SOURCE TEXT:
====

Olympic Visions
By Lily Auliff

On November 7, voters overwhelmingly approved a bid by the City of Houston to host the 2012 Summer Olympic Games. Although the proposal promises great benefits for the city and the region, environmentalists are divided about the true impact on the city’s resources if Houston were to become the site of such a massive, international event.

The United States Olympic Committee (USOC) requires bidding cities to include an environmental section in their proposals. Houston’s environmental section, produced by city officials and leaders in the environmental community, has two themes: improving current resources, and protecting them from any harm that might be caused by hosting the Games.

“The idea is, quite honestly, to use the Olympic proposal as a way to improve the environment in the Houston region, whether or not we get the bid,” explains Dewayne Huckabay of the City of Houston.

The plan bases much of its content on A Vision for Houston, the results of the Environmental Foresight Project in which community leaders gathered to brainstorm how an ideal Houston might look. Foresight is a project of the Center for Global Studies at the Houston Advanced Research Center.

====

DATA EXCERPTS:

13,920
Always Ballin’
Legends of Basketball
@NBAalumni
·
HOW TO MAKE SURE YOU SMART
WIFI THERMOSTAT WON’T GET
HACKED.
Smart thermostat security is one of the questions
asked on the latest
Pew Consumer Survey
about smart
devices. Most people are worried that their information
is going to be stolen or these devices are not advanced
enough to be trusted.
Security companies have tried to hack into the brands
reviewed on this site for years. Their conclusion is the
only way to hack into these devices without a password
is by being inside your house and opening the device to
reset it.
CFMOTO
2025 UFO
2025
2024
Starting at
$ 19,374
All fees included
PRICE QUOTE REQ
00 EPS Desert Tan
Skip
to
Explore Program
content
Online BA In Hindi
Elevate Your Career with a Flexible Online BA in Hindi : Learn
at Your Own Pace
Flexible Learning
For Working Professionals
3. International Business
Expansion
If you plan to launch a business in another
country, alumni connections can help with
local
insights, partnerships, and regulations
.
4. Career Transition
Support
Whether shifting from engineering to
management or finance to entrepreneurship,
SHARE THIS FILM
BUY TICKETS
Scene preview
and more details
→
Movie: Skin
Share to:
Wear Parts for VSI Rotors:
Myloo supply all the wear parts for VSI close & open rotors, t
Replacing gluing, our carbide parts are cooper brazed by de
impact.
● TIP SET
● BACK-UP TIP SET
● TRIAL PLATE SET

====

PROBLEM SET:
(a) In the Houston Olympic bid article, what does the United States Olympic Committee require bidding cities to include in their proposals?
(b) Continue the Houston Olympic bid article from its final sentence.

RESPONSES:
(a) An environmental section.

(b)
A Vision for Houston is cited by the Olympic proposal as a Houston Bicentennial 2036 vision that will be “used to guide and enhance our future impacts on the natural features of this area.” It calls for a holistic overview of the region that balances economic, community, and environmental interests.

According to the Olympic proposal, the bayous are central to the plan for the Games. Existing bayous are to be upgraded with trees and other landscaping features. A system of interconnected linear parks along the waterways will create an alternative transportation network. During the Games, areas of the city will be identified by the bayous that flow through them. For example, officials will term downtown the “Buffalo Bayou Aqua Zone.” All these plans intend to “establish a focus on water quality and water conservation issues.”

“People spaces” are to be created around Olympic venues, which will include shade trees, seating, natural or artificial ventilation, and artwork. There is even suggestion of breaking up the pavement in the Astrodome parking lot to add some green space.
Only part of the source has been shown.